You might ask, “What does this have to do with deep learning?” Fair enough; it’s a common trope in deep learning research that when training slows down, you just buy another 10 GPUs or give Google a lot more money for TPU pods. But maybe your training pipeline isn’t GPU bound after all. Perhaps you have a really slow transformation, and when you get all those shiny new graphics cards, they don’t end up helping as much as you’d have thought. Flame graphs provide a simple, at-a-glance way of identifying CPU-bound bottlenecks, and these often occur in practical deep learning solutions. For example, remember all those image-based transforms we talked about in Chapter 4? Most of them use the Python Imaging Library and are totally CPU bound. With large datasets, you’ll be doing those transforms over and over again within the training loop! So while they’re not often brought up in the context of deep learning, flame graphs are a great tool to have in your box. If nothing else, you can use them as evidence to your boss that you really are GPU bound and you need all those TPU credits by next Thursday! We’ll look at getting flame graphs from your training cycles and at fixing a slow transformation by moving it from the CPU to the GPU.

Installing py-spy

There are many ways to generate the stacktraces that can be turned into flame graphs. The one in the previous section was generated using the Linux tool perf, which is a complex and powerful tool. We’ll take a somewhat easier option and use py-spy, a Rust-based stack profiler, to directly generate flame graphs. Install it via pip:

pip install py-spy

You can find the process identifier (PID) of a running process and attach py-spy by using a --pid argument:

py-spy --flame profile.svg --pid 12345

Or you can pass in a Python script, which is how we run it in this chapter. First, let’s run it on a simple Python script:

import torch
import torchvision

def get_model():
    return torchvision.models.resnet18(pretrained=True)

def get_pred(model):
    return model(torch.rand([1,3,224,224]))

model = get_model()

for i in range(1,10000):
    get_pred(model)

Save this as flametest.py and let’s run py-spy on it, sampling 99 times a second and running for 30 seconds:

py-spy -r 99 -d 30 --flame profile.svg -- python t.py

Open the profile.svg file in your browser, and let’s take a look at the resulting graph.

**To do**
A: According to the flame graph passage, what language is py-spy written in?
B: Carry on writing the flame graph passage, starting right after its final sentence.
The listing that comes next is separate material and is not part of the flame graph passage.

**Given material**
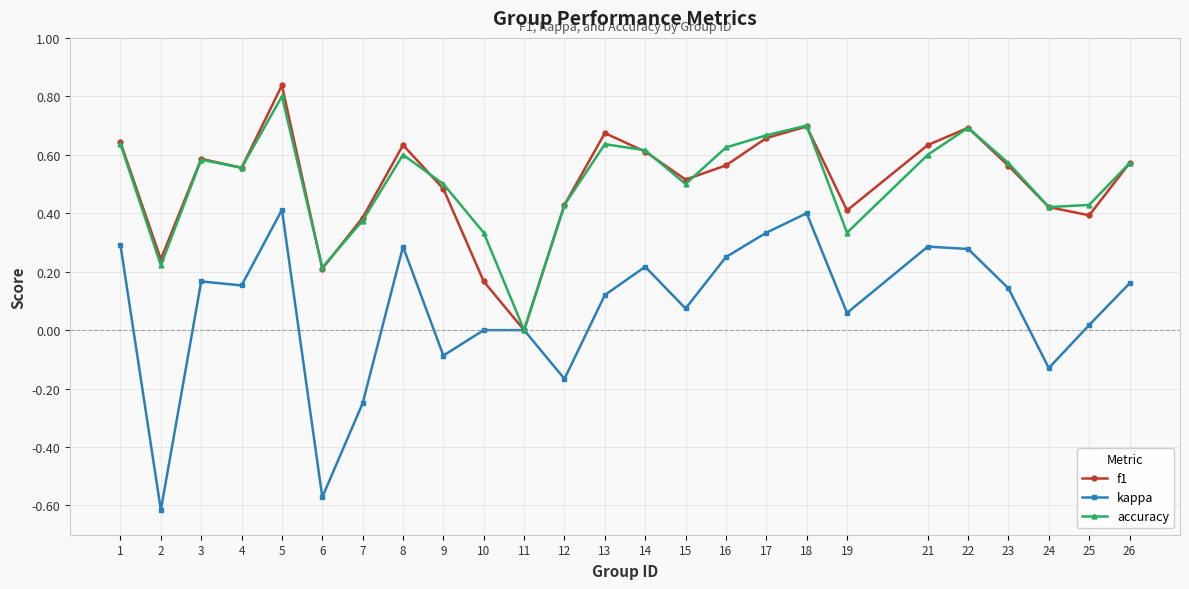

Which series has the largest range (max minus min)?

kappa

**Answers to the problems**
A: Rust.

B:
Reading Flame Graphs

Figure 7-8 shows what the graph should look like, roughly speaking (because of sampling, it may not look exactly like this on your machine). The first thing you’ll probably notice is that the graph is going down instead of up. py-spy writes out flame graphs in icicle format, so the stack looks like stalactites instead of the flames of the classic flame graph. I prefer the normal format, but py-spy doesn’t give us the option to change it, and it doesn’t make that much difference.

Flame graph on ResNet loading and inference
Figure 7-8. Flame graph on ResNet loading and inference

At a glance, you should see that most of the execution time is spent in various forward() calls, which makes sense because we are making lots of predictions with the model. What about those tiny blocks on the left? If you click them, you should find that the SVG file zooms in as shown in Figure 7-9.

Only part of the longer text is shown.